Hellinger is well characterized here as well. He's clearly a man doing everything he can not to completely crack up. He's spent so long in the world of monsters, and not knowing whether what he's seeing is real, that he's at the end of his rope, and he's hoping that somehow solving this case will bring him some amount of peace. Emily is a bit of a cipher, as her disappearance is the inciting action for the story but we don't really know much about her and don't see anything from her perspective. Hopefully as the story progresses we'll learn more about her. 

Much of the work of establishing this tone is accomplished very effectively through the art and design of the book. Laurie and Wilson do some extremely creepy work in the story. One choice which works well is to have dreams and flashbacks appear in different panel shapes than the "present" action of the story. Both use much more jagged or misshapen borders with a greater use of white space; this shows that what we're seeing is being presented through the distortion of memory, or has more of the appearance of isolated scenes. It also helps the reader distinguish between past and present, and the nightmare and reality (though both are pretty dark places). There are a few moments where these more jagged borders are used to depict current action, and they're both pretty horrific moments, so these jagged or nonexistent (in a few places) panel borders effectively depict moments where reality has become a nightmare and essentially broken out of the panels. 

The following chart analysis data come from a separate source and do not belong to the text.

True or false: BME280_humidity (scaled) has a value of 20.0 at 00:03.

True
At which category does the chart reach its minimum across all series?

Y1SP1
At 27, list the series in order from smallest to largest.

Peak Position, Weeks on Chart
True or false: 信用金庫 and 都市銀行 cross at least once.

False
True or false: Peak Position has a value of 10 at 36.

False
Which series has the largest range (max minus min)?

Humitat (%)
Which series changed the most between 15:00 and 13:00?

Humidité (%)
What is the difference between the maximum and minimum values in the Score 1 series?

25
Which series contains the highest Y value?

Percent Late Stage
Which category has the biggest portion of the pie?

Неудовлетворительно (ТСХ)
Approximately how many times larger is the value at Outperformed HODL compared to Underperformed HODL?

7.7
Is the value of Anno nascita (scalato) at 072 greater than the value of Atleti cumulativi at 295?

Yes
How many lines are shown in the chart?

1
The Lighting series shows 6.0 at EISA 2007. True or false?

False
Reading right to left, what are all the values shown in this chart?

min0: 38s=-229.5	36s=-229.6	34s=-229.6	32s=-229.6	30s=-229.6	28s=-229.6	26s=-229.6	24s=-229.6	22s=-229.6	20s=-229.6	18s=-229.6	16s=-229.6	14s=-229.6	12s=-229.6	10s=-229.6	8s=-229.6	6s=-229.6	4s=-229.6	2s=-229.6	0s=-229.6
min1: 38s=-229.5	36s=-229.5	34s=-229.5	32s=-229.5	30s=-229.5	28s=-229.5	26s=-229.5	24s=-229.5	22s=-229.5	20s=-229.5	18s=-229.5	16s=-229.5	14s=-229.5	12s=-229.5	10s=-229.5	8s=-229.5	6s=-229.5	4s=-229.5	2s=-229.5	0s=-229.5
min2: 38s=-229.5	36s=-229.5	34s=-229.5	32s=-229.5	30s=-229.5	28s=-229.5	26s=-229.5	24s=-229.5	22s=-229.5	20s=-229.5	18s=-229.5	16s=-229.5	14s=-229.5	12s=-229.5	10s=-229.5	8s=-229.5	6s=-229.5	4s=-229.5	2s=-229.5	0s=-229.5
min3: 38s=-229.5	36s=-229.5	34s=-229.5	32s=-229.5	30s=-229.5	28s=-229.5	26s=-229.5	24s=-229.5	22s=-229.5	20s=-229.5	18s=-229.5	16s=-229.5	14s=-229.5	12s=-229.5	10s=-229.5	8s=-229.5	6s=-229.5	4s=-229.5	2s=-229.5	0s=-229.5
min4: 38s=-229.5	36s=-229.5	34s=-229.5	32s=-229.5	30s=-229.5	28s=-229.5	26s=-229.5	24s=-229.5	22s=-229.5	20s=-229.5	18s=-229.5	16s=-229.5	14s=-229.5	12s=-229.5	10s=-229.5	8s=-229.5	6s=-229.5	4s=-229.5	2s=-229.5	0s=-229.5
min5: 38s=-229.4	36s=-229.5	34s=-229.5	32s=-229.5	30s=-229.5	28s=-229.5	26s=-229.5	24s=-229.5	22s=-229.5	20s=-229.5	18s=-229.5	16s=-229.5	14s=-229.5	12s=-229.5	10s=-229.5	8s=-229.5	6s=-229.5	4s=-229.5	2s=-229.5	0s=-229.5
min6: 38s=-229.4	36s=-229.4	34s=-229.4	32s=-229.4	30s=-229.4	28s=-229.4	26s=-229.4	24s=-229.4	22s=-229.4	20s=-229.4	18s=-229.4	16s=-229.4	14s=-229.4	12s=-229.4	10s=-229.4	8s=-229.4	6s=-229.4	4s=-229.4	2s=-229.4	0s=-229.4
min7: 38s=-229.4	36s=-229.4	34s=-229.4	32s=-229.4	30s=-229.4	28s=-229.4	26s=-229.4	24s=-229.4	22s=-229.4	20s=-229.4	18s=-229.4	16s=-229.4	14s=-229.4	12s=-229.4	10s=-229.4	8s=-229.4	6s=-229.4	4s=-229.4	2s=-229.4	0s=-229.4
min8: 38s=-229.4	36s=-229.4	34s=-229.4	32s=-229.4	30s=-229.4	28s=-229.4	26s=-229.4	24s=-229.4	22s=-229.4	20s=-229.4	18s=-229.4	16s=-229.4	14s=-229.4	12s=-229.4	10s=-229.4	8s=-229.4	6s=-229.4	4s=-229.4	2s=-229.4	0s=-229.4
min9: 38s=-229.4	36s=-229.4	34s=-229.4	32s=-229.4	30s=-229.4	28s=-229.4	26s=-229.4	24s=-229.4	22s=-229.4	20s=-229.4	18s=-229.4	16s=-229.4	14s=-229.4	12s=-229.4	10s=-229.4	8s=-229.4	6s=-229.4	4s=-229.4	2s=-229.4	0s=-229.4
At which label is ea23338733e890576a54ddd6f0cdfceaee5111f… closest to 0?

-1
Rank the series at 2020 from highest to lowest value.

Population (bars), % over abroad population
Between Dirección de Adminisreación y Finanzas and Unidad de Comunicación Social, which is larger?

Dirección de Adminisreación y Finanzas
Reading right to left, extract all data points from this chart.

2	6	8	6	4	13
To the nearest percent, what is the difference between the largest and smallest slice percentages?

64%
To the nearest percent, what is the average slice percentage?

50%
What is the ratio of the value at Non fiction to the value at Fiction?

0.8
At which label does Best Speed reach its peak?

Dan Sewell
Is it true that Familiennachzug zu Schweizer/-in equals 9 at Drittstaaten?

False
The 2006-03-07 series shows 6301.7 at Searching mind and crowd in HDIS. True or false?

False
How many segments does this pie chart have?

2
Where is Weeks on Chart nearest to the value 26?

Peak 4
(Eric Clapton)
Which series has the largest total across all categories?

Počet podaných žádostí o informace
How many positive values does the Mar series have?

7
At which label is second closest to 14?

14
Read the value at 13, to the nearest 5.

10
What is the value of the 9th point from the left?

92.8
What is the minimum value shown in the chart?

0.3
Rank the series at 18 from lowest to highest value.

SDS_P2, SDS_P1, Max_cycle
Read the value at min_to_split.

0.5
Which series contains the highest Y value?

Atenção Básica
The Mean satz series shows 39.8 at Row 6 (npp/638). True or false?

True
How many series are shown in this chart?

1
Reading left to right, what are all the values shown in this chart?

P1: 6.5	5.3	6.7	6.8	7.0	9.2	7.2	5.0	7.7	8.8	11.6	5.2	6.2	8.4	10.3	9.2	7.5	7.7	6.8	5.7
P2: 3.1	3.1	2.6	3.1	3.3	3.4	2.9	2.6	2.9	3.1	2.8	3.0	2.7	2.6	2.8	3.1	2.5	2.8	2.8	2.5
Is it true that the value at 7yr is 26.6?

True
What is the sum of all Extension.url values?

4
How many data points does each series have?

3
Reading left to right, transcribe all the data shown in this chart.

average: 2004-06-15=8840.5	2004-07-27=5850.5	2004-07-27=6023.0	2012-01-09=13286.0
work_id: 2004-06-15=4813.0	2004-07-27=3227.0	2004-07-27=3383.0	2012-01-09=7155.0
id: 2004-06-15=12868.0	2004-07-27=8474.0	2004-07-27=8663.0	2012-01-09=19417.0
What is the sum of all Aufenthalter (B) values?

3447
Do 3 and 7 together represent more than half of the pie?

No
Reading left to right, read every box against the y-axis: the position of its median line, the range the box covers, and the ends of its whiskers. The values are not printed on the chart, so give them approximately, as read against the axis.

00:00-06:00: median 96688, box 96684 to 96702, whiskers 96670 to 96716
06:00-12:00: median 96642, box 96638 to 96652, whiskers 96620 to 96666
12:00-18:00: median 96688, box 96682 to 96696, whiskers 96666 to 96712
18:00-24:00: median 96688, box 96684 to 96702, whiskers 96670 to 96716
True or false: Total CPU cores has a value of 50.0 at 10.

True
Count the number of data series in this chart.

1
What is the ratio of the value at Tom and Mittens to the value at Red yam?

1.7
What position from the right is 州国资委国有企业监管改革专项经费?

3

It is not at all surprising that both Frank Quitely and Nick Pitarra have both praised the work on this book, and it's also worth noting that Nick Pitarra has done a variant cover for one of the issues. Laurie has a style which is in some ways reminiscent of both artists, however this is very much his own style. Every character in the story has a sense of ugliness to them, to varying degrees. This is not a pretty world, these are not pretty characters. They're presented in an exaggerated, manner, as every flaw, every line, the shape of their noses and heads are bodies are somewhat magnified and distorted; the effect of this is that each character's appearance makes the reader uneasy. 

Beyond the human character design, there are real monsters in this story; whether they're really there or in people's heads or imaginations, they're genuinely unsettling, disgusting, scary creations. If I hallucinated the monsters that Hellinger saw, I wouldn't sleep either. The backgrounds and settings, while also exaggerated and distorted, really capture the narrative truth of the story. Hellinger's apartment feels like the apartment of a person who hasn't had a good night's sleep in years. The gloominess and loneliness of Merksay is effectively captured. The office that Vincent and Louise visit for their next "assignment" is clearly shown not just to be run-down, but to also be a grotesque, sinister place. The B&B where Hellinger and Fiona stay is a place where you can almost smell the mothballs and peeling paint. 

It's solid, skillful work, in all aspects of storytelling. Wilson's coloring in the story is subtle and makes some non-obvious choices. It would've been easy to color this story in mostly dark colors and grays. But the color choices here are more varied and distinct. There is a strong presence of grays, but also browns, yellows and other earth tones that show that maybe this once was a prettier world, but now it's drab and worn out and in decline. 

For a wonderful story you can give to your children so they'll never get a good night's sleep again, I'd recommend giving And Then Emily Was Gone a look.